Pour commencer as tu fait un test de débit de ta ligne ?

Fais en un ici et donne nous le résultat : 
http://speedtest.macbidouille.com/


----------



## pseudoalacon (3 Juin 2008)

Zyrol a dit:


> Pour commencer as tu fait un test de débit de ta ligne ?
> 
> Fais en un ici et donne nous le résultat :
> http://speedtest.macbidouille.com/



Merci de ta réponse.


Hop comme demandé :









*P.S. :* Depuis l'installation de Safari 1.2 j'ai plus l'accès aux balises BBC Code du forum, faut que je les créé grrr


----------



## Zyrol (3 Juin 2008)

donc à priori ça ne vient pas de ton FAI.
Si tu es sous tiger (10.4.11) tu peux installer la dernière version de safari.
Tu peux essayer aussi de changer de navigateur (firefox) voir si ça vient de là

autre piste : 
crée une nouvelle session (préférence système, compte), une fois sur cette session teste la navigation internet.
ça nous permettra de voir si le problème vient du système ou simplement de ta session.

On attends tes réponses


----------



## pseudoalacon (3 Juin 2008)

Zyrol a dit:


> donc à priori ça ne vient pas de ton FAI.
> Si tu es sous tiger (10.4.11) tu peux installer la dernière version de safari.
> Tu peux essayer aussi de changer de navigateur (firefox) voir si ça vient de là
> 
> ...



Ok donc, le bilan (je suis sous une nouvelle session là et je repasse sur l'autre), à noter que je suis sous MacOS X 10.3.9 :

- sous Firefox, Dailymotion marche bien et le streaming aussi (dsl pour le tps de réponse j'en profitais pour survoler un film ) ... normal
- j'ai les même caractéristiques que le lien que tu m'a donné en retestant la connexion
- internet charge au même rythme et le débit idem, j'ai juste bcp moins de "blocage" sur les fameux forums (celui-ci et un autre) en fin de chargement

... on avance on avance :rateau:


----------



## pseudoalacon (3 Juin 2008)

Ouais c'est quand même beaucoup plus fluide après re re test sous la nouvelle session.

*EDIT :* Plus de plantage sur les blogs accessibles sur skyrock en allant sur les photos de profils après test, et c'est bcp plus fluide.


----------



## Zyrol (3 Juin 2008)

parfait, au moins on sait d'où vient le probleme : ta session. 
Je te conseille un bon nettoyage avec onyx, réparer les autorisations et tout le toutim.
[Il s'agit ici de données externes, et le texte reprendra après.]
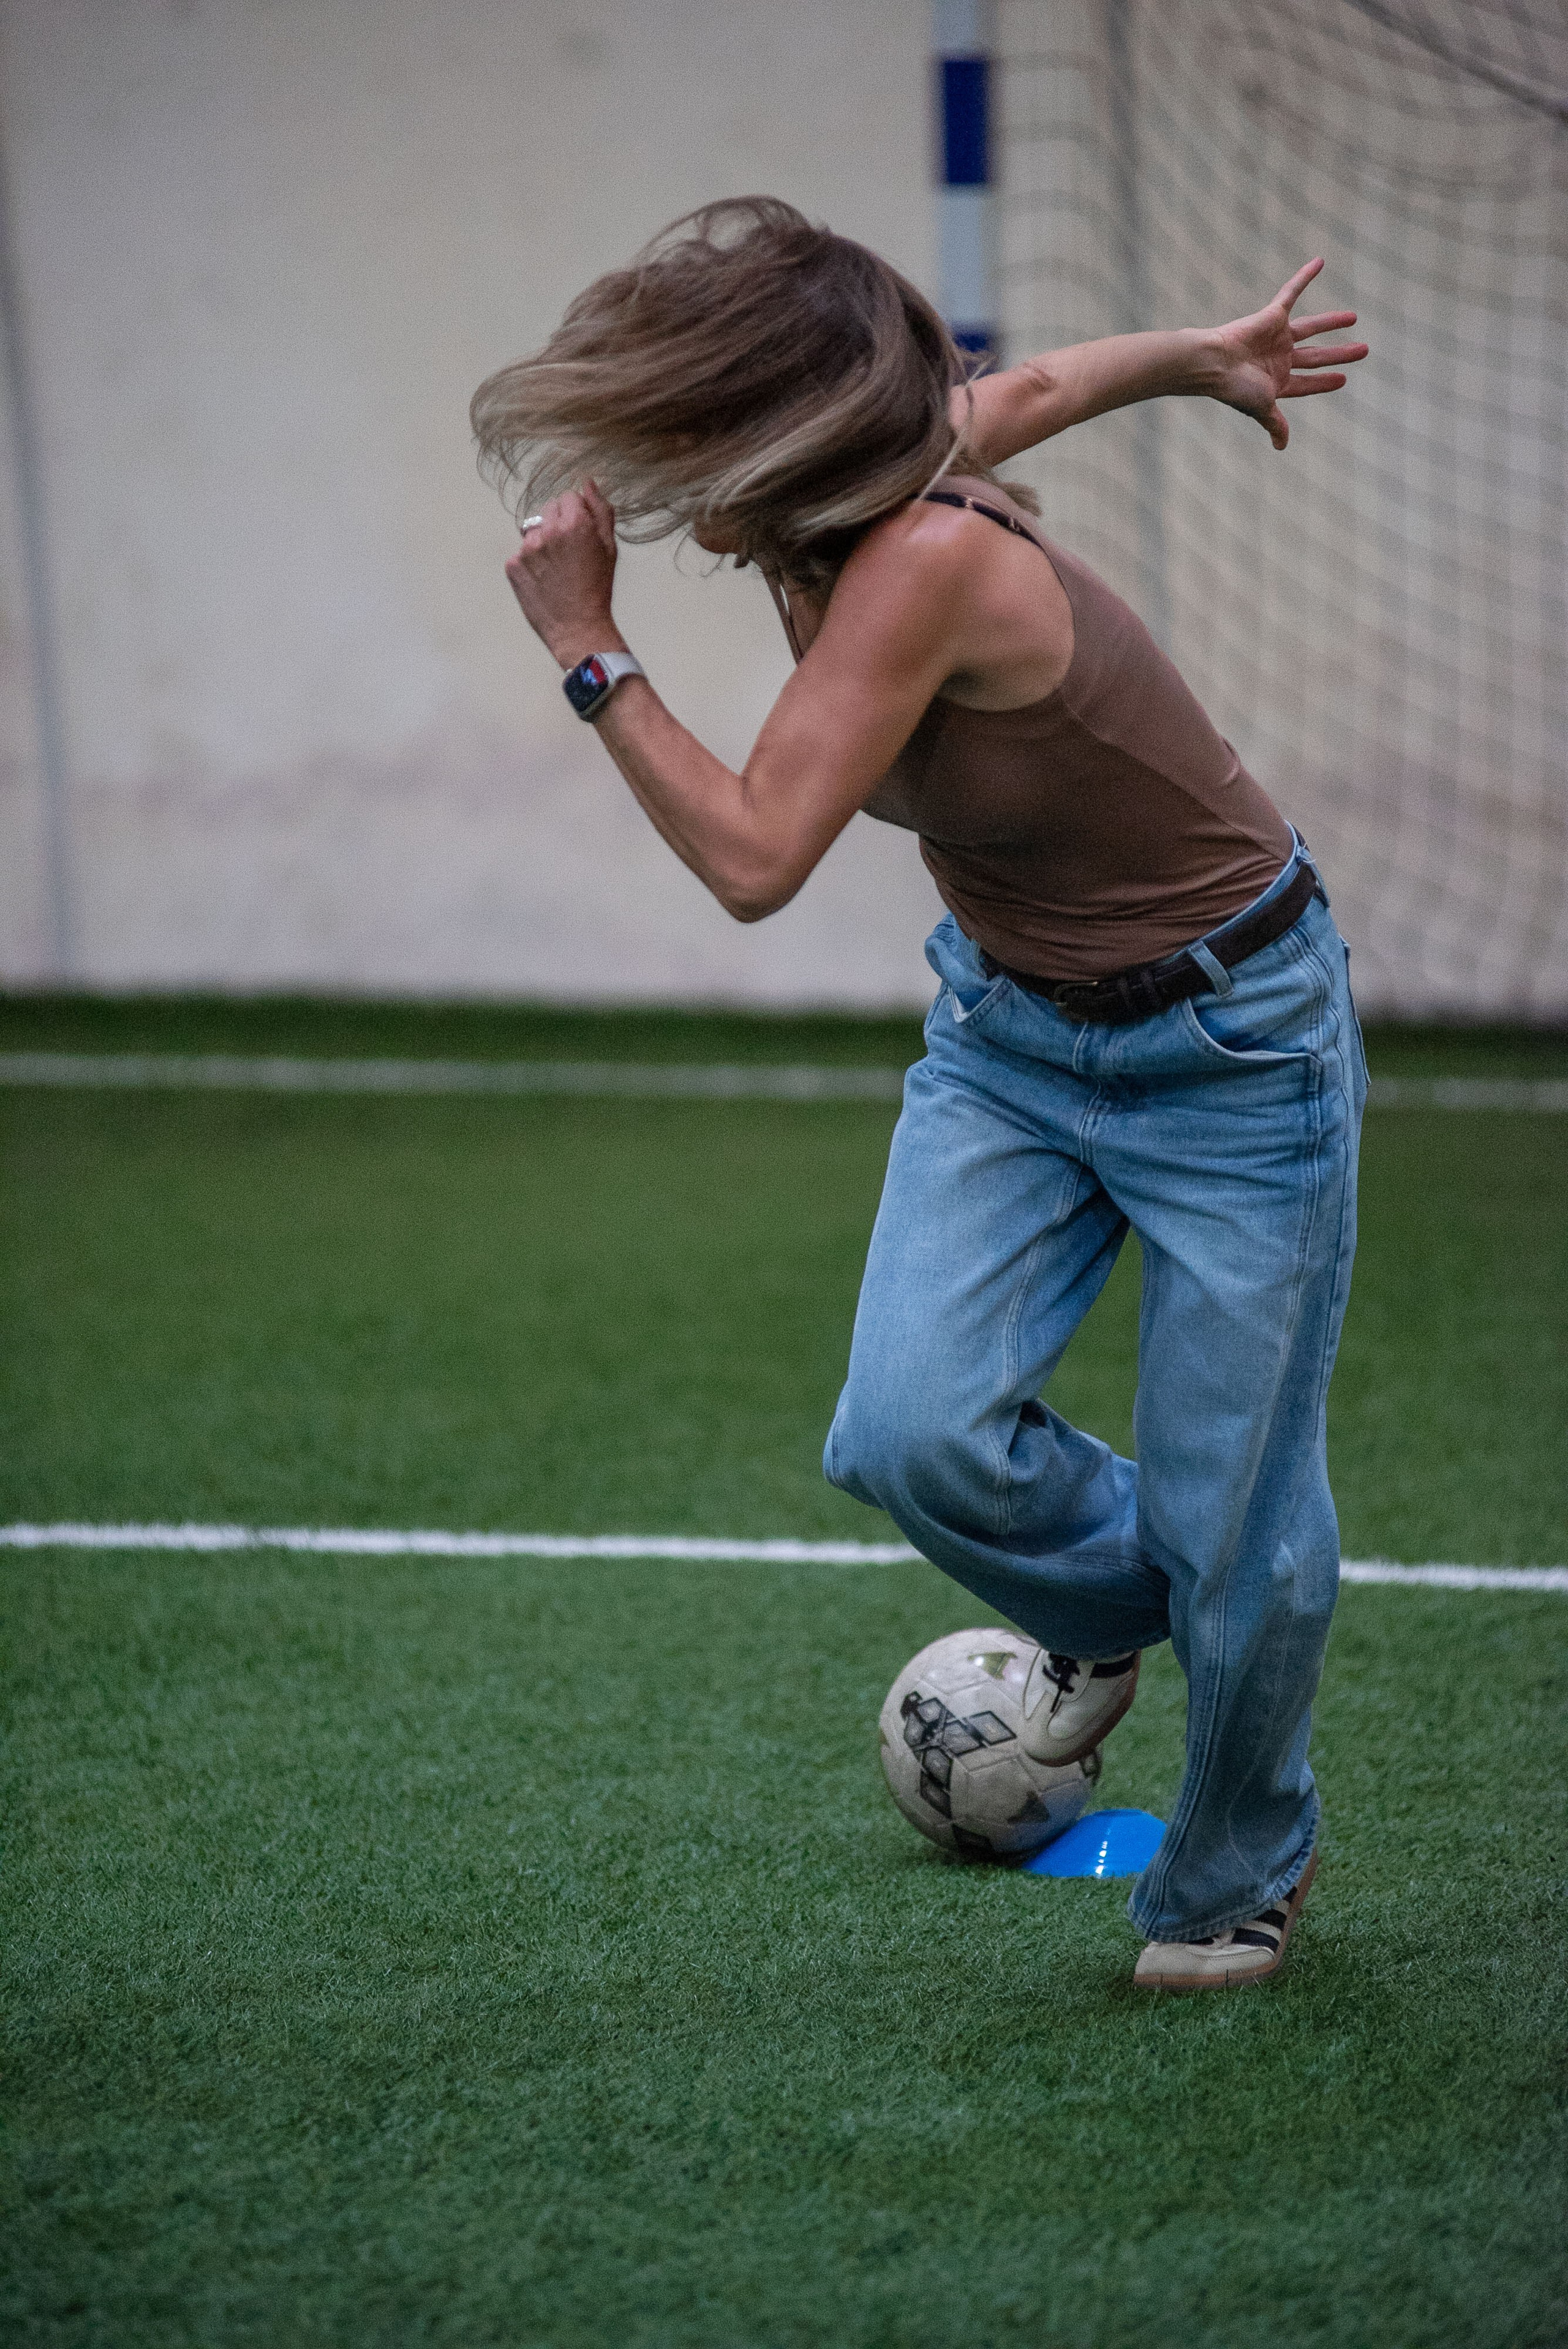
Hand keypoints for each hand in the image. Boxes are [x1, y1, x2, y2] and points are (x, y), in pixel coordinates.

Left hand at [504, 480, 622, 666]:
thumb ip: (600, 510)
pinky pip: (521, 553)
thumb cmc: (597, 590)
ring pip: (533, 531)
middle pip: (548, 509)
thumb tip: (588, 483)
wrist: (578, 629)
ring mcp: (527, 549)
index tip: (580, 536)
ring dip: (543, 543)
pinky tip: (544, 580)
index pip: (568, 497)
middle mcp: (548, 532)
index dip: (576, 515)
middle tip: (569, 554)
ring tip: (556, 570)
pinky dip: (530, 563)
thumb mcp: (609, 548)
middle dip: (558, 524)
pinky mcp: (512, 565)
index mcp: (575, 524)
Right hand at [1202, 260, 1367, 449]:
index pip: (1308, 382)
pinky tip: (1320, 262)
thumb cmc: (1235, 388)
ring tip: (1353, 318)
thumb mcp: (1261, 408)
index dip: (1325, 382)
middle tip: (1363, 350)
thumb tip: (1282, 447)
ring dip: (1332, 323)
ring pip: (1311, 328)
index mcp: (1277, 382)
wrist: (1213, 363)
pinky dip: (1304, 278)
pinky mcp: (1271, 315)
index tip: (1343, 379)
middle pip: (1316, 356)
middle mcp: (1279, 358)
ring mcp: (1276, 337)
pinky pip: (1291, 292)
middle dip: (1339, 354)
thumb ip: (1275, 423)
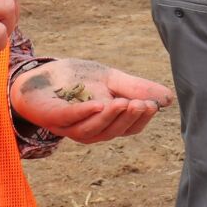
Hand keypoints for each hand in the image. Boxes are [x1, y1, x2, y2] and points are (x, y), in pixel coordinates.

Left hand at [10, 58, 173, 142]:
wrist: (38, 76)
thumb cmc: (74, 80)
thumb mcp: (108, 79)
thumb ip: (135, 88)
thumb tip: (168, 99)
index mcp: (106, 123)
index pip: (129, 128)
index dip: (141, 118)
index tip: (153, 104)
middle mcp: (89, 130)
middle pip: (112, 131)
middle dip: (127, 118)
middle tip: (140, 104)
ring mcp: (69, 126)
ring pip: (92, 130)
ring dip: (109, 118)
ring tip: (123, 102)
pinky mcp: (51, 116)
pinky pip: (69, 118)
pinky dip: (84, 113)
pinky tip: (98, 103)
Ensuite a toi de voir si tu veux garder Safari ou firefox. A ta place je prendrai firefox. Car vu que tu ne peux pas avoir la dernière version de Safari mieux vaut avoir firefox qui sera mis à jour régulièrement et qui fonctionnera avec ta 10.3


----------



## pseudoalacon (3 Juin 2008)

Zyrol a dit:


> parfait, au moins on sait d'où vient le probleme : ta session.
> Je te conseille un bon nettoyage avec onyx, réparer les autorisations et tout le toutim. Ensuite a toi de voir si tu veux garder Safari ou firefox. A ta place je prendrai firefox. Car vu que tu ne peux pas avoir la dernière version de Safari mieux vaut avoir firefox qui sera mis à jour régulièrement et qui fonctionnera avec ta 10.3



Ok bah nickel merci de ton aide.
Histoire de voir, j'ai essayé la version 10.4.11 d'OS X avec Safari 3 mais ça rame trop comme initialement donc je vais revenir en arrière (si j'y arrive) et rester sur Firefox, qui load plus rapidement les vidéos qu'avec ma config actuelle :sleep:

C'est con j'ai perdu tout mes bookmarks du coup


----------